Sombre Cosi fan tutte à Lille
L’Opéra de Lille reprend la production de Christophe Honoré de Cosi fan tutte
Ruzan Mantashyan et Virginie Verrez dans Cosi fan tutte (© Simon Gosselin)
Les deux sœurs, Fiordiligi et Dorabella, sont interprétées par Ruzan Mantashyan (déjà fort remarquée la saison passée dans Il Signor Bruschino à Massy) et Virginie Verrez, qui rendent ce lien de parenté vocalement crédible : leurs timbres et leurs phrasés s’accordent à merveille, produisant de jolis duos, sensuels, au cours desquels elles exposent leurs vibratos parfaitement ondulés. La première dispose d’une voix souple et agile au timbre clair, fine et aérienne dans l’aigu, joliment couverte (mais parfois plus tendue) dans les graves. Son phrasé est empreint d’une grande subtilité. La seconde dispose d’une voix ample et tranchante, surdimensionnée pour l’Opéra de Lille (mais qui fera fureur lors de ses débuts à Bastille en fin de saison) et qu’elle doit par conséquent apprendre à nuancer. Sa voix ronde et sucrée offre un bel et solide ancrage aux ensembles. Ces deux comédiennes savent émouvoir et faire frissonner. Elles pourront en revanche progresser encore pour rendre leurs rires plus naturels.
Virginie Verrez et Anicio Zorzi Giustiniani dans Cosi fan tutte (© Simon Gosselin)
Chez ces messieurs, c’est Anicio Zorzi Giustiniani qui campe le rôle de Ferrando, qu’il reprendra d’ailleurs en novembre à Versailles (réservations ici). Le ténor, d’abord timide et effacé dans son jeu, gagne en confiance au fil de la représentation. Ses aigus clairs à l’intense vibrato rayonnent. Il couvre ses médiums, ce qui leur confère un timbre moiré du plus bel effet. Son phrasé exprime les intentions du compositeur autant que ceux du librettiste, comme le montre son changement d’intonation au moment du passage en mode mineur de son air du premier acte. Quelques défauts de justesse devront toutefois être effacés pour que la prestation soit totalement convaincante. De son côté, Alessio Arduini bâtit un Guglielmo fait d’ombre et de lumière. Violent et pervers, il trompe sa fiancée sans vergogne mais ne décolère pas lorsque cette dernière succombe à la tentation. Pour autant, il se prête au jeu de Don Alfonso avec un large sourire et joue son rôle avec facétie. Le puissant baryton peine parfois à stabiliser sa ligne vocale, mais son timbre chaleureux lui permet d’offrir de beaux airs.

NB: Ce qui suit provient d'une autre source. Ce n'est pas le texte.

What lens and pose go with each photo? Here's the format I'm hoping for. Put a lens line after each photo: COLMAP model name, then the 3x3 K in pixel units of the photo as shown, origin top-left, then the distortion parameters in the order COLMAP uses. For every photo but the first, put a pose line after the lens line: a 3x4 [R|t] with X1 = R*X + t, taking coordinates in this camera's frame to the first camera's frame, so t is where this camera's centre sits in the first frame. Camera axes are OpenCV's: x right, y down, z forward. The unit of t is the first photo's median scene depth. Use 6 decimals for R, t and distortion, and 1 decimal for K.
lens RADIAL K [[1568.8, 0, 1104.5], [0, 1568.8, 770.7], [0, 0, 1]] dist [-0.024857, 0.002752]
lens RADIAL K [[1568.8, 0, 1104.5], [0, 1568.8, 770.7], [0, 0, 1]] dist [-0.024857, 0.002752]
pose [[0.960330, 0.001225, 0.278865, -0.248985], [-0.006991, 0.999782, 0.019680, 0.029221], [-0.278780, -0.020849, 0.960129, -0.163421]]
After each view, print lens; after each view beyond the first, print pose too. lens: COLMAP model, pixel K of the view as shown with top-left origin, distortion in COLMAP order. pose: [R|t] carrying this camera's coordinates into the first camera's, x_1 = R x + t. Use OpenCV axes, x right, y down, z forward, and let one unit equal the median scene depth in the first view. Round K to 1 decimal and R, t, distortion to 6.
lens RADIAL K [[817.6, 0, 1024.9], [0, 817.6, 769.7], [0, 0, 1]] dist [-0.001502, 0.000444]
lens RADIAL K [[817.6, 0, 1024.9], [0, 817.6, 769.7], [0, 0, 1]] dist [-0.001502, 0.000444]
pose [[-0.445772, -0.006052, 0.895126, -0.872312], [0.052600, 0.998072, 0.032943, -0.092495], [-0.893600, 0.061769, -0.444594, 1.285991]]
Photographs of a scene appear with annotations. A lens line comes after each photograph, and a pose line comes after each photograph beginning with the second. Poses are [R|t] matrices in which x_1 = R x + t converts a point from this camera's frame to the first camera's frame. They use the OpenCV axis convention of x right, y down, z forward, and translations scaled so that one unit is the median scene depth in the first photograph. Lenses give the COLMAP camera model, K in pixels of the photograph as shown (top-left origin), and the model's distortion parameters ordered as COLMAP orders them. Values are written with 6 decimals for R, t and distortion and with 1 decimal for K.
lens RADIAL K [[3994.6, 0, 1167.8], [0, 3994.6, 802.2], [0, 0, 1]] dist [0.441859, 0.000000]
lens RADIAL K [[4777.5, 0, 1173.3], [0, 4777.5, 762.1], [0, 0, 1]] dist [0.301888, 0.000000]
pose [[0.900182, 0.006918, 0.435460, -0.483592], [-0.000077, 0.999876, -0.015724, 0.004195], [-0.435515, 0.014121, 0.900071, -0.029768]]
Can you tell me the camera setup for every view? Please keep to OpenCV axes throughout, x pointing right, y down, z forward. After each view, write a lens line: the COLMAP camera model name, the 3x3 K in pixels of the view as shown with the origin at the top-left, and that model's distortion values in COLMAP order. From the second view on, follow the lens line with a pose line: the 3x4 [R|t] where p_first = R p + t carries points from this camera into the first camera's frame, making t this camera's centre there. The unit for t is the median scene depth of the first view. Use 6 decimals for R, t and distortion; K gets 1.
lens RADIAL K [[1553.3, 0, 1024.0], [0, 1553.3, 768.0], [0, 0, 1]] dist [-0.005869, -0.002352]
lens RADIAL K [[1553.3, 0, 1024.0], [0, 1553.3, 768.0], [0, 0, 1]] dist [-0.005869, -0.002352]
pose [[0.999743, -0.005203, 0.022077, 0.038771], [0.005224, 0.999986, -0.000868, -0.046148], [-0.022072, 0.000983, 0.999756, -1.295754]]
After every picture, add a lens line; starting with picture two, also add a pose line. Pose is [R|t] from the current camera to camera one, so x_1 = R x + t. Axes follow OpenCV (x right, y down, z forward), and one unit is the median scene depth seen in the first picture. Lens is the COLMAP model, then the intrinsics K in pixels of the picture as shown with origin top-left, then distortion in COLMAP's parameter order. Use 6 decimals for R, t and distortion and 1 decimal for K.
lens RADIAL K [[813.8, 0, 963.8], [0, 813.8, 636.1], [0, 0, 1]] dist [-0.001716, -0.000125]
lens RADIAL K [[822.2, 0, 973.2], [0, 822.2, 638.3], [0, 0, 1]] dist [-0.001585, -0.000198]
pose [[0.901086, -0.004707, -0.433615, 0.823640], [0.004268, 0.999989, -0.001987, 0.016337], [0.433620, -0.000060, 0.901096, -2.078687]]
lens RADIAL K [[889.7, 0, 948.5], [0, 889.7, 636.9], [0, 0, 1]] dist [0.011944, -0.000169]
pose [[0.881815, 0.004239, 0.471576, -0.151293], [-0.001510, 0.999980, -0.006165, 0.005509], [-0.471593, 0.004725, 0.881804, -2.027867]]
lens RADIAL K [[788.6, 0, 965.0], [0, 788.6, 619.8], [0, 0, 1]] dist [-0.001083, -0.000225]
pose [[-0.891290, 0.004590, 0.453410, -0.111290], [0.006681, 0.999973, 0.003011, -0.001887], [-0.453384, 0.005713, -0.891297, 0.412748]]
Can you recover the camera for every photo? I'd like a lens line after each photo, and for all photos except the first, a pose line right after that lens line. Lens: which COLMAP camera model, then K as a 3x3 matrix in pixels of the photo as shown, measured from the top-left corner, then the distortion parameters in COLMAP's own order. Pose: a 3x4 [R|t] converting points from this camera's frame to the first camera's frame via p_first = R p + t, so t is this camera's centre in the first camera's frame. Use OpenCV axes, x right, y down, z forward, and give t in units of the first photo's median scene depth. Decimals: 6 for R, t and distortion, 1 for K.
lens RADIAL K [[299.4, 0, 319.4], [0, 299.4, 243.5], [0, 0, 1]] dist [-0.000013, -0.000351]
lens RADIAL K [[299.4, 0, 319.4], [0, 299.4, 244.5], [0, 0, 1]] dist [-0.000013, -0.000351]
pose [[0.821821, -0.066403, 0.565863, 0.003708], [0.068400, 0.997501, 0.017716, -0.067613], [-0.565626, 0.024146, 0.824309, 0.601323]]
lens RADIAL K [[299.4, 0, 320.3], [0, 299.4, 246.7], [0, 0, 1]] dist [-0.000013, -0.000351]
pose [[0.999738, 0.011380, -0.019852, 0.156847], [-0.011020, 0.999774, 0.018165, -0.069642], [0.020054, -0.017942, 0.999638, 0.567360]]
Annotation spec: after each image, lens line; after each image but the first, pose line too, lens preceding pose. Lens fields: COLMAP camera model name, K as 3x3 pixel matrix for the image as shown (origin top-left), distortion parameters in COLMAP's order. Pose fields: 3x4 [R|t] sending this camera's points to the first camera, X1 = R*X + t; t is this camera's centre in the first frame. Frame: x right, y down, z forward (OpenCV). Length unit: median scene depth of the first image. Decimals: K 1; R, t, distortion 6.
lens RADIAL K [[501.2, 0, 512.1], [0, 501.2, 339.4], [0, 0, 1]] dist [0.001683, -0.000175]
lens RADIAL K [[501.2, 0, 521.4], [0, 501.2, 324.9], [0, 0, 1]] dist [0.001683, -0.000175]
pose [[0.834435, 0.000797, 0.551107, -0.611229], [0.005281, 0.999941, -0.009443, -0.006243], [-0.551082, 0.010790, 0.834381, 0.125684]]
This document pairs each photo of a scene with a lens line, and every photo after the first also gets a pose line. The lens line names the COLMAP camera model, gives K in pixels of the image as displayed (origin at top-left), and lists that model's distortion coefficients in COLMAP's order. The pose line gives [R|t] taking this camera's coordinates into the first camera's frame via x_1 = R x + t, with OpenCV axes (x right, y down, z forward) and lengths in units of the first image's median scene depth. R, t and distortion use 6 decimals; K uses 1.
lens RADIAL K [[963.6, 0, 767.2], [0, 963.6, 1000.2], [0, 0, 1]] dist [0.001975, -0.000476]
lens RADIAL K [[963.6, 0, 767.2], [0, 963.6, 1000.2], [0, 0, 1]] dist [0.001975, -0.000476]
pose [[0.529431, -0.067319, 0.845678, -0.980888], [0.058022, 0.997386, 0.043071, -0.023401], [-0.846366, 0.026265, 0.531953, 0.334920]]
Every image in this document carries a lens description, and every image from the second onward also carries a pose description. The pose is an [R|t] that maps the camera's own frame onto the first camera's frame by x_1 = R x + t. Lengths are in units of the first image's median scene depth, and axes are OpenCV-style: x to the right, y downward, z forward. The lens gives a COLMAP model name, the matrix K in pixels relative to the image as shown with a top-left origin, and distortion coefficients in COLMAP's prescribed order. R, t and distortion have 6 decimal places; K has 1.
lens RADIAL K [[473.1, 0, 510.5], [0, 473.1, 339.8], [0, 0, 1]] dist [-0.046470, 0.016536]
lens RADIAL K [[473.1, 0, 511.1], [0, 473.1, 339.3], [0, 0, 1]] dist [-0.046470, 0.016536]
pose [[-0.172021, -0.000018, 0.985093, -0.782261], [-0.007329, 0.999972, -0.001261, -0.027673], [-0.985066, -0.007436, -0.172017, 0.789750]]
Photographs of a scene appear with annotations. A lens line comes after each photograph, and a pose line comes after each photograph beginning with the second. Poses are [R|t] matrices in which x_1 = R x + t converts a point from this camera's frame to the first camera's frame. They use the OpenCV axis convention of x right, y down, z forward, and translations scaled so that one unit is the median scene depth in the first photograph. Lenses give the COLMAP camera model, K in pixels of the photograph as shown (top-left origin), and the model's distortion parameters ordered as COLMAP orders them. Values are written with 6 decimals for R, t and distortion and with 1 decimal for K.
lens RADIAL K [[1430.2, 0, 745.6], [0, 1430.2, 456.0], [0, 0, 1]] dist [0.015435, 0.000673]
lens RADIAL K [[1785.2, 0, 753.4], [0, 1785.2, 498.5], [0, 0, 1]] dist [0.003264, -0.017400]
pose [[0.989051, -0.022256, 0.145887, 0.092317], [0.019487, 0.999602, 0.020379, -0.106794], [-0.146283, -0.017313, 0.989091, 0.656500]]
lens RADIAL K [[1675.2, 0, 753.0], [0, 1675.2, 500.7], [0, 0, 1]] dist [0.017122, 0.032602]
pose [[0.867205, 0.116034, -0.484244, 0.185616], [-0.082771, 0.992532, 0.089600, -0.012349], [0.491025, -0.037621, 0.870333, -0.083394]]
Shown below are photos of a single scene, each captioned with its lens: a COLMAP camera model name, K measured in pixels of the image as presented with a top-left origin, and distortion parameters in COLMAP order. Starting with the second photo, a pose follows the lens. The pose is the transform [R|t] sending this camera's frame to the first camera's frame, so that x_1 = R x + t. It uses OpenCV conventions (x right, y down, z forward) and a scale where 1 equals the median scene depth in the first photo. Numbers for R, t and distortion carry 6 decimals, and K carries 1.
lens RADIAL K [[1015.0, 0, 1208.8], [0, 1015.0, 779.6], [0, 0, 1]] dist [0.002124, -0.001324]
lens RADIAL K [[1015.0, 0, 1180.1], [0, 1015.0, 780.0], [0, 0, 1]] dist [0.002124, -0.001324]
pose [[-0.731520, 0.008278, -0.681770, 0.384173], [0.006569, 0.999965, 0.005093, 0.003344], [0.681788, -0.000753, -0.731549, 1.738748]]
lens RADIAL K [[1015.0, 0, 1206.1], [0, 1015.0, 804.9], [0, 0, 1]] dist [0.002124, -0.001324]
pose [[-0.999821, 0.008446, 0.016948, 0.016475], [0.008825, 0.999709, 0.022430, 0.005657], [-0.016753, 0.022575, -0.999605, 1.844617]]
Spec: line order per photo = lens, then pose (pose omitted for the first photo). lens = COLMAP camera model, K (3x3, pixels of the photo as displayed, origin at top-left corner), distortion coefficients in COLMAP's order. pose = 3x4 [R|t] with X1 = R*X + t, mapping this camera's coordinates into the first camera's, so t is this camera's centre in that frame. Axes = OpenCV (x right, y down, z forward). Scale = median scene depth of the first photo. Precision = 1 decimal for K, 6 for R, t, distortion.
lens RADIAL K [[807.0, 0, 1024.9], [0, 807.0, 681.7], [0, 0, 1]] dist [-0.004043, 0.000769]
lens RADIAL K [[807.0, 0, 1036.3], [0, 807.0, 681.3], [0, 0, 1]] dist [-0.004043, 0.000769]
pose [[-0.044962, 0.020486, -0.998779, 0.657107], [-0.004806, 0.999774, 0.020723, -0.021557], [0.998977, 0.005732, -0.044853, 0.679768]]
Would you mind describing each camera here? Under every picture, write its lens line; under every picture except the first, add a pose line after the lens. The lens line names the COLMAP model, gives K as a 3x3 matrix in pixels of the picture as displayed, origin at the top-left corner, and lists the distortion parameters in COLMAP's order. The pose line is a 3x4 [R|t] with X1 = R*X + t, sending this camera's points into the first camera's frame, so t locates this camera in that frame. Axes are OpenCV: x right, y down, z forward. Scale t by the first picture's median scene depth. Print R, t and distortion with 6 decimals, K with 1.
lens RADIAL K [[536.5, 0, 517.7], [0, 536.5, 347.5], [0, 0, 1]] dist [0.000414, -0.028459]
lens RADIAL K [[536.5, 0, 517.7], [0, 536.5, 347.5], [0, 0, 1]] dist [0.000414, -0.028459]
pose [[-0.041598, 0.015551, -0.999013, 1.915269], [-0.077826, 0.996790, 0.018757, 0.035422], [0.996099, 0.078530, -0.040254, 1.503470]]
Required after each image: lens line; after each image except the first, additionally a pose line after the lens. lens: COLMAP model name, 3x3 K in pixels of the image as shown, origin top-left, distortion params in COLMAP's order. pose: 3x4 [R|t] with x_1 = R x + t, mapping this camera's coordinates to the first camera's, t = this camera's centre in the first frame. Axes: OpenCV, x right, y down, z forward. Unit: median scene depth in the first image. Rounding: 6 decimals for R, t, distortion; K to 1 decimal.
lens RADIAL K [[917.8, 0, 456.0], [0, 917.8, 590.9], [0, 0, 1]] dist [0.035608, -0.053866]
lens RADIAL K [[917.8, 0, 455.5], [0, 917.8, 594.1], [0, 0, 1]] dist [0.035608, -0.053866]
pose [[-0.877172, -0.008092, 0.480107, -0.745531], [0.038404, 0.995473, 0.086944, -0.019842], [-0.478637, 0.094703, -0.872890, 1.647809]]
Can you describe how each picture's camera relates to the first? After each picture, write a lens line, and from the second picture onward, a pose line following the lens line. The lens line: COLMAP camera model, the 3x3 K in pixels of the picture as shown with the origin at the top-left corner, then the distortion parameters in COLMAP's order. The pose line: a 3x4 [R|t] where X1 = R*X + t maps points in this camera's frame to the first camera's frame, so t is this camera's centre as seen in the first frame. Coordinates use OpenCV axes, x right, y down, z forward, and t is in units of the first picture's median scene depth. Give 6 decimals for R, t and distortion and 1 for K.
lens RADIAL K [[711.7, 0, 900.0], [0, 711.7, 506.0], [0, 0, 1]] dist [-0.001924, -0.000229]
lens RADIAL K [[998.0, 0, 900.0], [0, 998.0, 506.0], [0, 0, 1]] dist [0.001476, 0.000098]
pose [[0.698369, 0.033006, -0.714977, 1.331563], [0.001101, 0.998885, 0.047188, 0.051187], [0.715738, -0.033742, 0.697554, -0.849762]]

Virginie Verrez et Alessio Arduini dans Cosi fan tutte (© Simon Gosselin)
Enfin, le couple manipulateur est formé par Nicolas Rivenq et Laura Tatulescu. Le baryton est reconnu internationalement pour son interprétation de Don Alfonso : cela s’explique par son timbre lumineux et sa capacité à jouer le cynisme et la misogynie du personnage, dont il porte l’ironie dans le regard. Sa voix offre une belle basse au trio des Voiles (malheureusement entonné hors scène). La soprano incarne une Despina espiègle et au grand pouvoir comique, bien qu’elle doive chanter son premier air, si piquant, tout en jouant le dégoût révolté, son personnage subissant alors une agression sexuelle.
Cosi fan tutte par Christophe Honoré (© Simon Gosselin)
L’Ensemble Le Concert d’Astrée est dirigé par Emmanuelle Haïm d’un geste précis : la chef chante les paroles en même temps que les solistes, ce qui lui permet de marquer les respirations afin d’accorder la ligne mélodique de l’orchestre à celle des chanteurs. Malgré cela, le finale de l’acte I souffre de décalages rythmiques entre les solistes, que la mise en scène fait courir en rond sur un plateau trop petit, rendant la vision d’ensemble brouillonne. A tout moment, Haïm adapte les nuances afin que les solistes ne soient jamais couverts par l’orchestre. De fait, les équilibres, que ce soit entre la scène et la fosse ou entre les pupitres, sont remarquables, ce qui vaut à l’ensemble un début de standing ovation au moment des saluts.